El director, originario de Baltimore, ha situado la historia en su ciudad natal y decidido rodarla con una mayoría de actores aficionados, alejados de la profesión, escribir un argumento mínimo y completar una parte del guión por medio de un importante trabajo de improvisación con su equipo. El film, construido a partir de entrevistas y mezclando la historia con una parte documental, desprende una potente energía y el espectador se pregunta si se realmente está viendo una ficción.

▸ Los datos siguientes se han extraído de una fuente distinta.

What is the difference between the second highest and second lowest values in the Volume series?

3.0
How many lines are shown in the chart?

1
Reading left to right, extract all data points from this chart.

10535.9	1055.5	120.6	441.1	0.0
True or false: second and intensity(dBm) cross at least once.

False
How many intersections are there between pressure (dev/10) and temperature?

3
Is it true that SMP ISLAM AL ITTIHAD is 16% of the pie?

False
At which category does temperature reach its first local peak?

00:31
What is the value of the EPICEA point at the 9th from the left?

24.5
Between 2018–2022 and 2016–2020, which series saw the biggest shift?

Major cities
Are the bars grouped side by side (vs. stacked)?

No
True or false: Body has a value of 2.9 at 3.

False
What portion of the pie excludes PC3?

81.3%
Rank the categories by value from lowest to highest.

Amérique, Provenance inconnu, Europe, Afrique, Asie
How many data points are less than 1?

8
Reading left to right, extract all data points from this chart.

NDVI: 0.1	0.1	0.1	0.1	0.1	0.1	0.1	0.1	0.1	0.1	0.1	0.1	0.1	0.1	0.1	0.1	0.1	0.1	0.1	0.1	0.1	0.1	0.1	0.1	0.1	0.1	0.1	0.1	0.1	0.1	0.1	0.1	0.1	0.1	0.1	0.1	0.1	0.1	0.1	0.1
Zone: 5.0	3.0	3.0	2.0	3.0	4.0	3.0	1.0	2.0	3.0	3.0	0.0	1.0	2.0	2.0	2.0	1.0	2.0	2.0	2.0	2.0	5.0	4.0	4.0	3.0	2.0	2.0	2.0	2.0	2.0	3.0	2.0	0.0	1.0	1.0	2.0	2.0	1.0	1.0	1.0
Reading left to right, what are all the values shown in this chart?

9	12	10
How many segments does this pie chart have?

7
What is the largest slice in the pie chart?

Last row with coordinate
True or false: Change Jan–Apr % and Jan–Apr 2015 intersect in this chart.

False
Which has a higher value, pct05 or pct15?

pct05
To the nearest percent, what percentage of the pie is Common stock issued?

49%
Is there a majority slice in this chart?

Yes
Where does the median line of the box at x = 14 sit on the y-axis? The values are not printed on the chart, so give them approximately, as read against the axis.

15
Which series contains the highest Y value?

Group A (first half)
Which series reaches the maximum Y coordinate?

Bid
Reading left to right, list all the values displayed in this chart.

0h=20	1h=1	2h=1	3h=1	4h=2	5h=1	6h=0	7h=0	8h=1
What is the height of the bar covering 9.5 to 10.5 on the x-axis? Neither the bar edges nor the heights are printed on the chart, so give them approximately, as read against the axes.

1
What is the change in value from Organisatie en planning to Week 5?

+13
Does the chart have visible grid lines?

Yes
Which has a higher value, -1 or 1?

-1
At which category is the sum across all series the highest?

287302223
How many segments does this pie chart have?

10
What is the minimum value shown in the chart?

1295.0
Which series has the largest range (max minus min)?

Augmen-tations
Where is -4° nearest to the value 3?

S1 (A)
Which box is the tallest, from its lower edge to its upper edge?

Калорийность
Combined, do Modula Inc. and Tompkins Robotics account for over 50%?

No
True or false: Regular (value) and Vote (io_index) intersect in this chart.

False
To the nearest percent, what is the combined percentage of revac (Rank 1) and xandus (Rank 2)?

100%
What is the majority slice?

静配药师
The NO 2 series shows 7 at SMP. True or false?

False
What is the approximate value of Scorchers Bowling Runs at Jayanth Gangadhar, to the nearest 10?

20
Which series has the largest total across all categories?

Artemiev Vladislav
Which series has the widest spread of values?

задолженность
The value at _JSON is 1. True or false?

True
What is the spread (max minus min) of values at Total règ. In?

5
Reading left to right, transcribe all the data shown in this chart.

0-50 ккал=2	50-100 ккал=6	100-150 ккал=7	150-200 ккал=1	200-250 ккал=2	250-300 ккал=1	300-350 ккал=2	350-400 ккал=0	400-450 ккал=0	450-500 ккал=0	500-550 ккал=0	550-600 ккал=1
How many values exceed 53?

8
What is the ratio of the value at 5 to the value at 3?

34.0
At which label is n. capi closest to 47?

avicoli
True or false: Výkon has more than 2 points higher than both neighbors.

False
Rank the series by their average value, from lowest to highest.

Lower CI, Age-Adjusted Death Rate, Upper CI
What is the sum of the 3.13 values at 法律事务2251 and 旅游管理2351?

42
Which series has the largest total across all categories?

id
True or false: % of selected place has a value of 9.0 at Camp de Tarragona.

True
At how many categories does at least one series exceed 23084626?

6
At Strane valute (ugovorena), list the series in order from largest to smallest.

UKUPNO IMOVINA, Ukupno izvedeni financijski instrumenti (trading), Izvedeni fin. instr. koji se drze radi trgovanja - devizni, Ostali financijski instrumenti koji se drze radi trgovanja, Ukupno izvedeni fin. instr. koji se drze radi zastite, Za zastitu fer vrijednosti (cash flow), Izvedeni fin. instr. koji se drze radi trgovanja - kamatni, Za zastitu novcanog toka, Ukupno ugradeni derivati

En uno de los barrios residenciales de la periferia hace tiempo venido a menos, si es que alguna vez estuvo en el más, un adolescente ha muerto de una sobredosis de heroína. Su familia y amigos se reúnen para preparar el entierro, desgranado recuerdos y saboreando los momentos que vivieron juntos.

Poco a poco se asienta una intensa sensación de vacío, de derroche frente a una juventud que ha perdido su ilusión y sus esperanzas en el futuro. Alejados de las promesas de bienestar que ni la sociedad ni su familia pueden cumplir, estos adolescentes se ven condenados a buscar sustitutos para escapar de su rutina y evadirse de un aburrimiento sin fin. Por desgracia, en alguna ocasión estas escapatorias resultarán mortales.

Sólo los más fuertes podrán salir de esta espiral, a fuerza de abandonar sus familias o sus amigos. Y en sus miradas, así como en muchas de sus preguntas, se plantea la cuestión de que sirve vivir en comunidad sino es para proteger al conjunto de sus integrantes, y en especial, a los más débiles. Un film ambicioso e intenso que emociona y aviva los sentidos. Comprometido con la realidad y sincero con el espectador que nos recuerda que no todos los americanos viven en Wisteria Lane.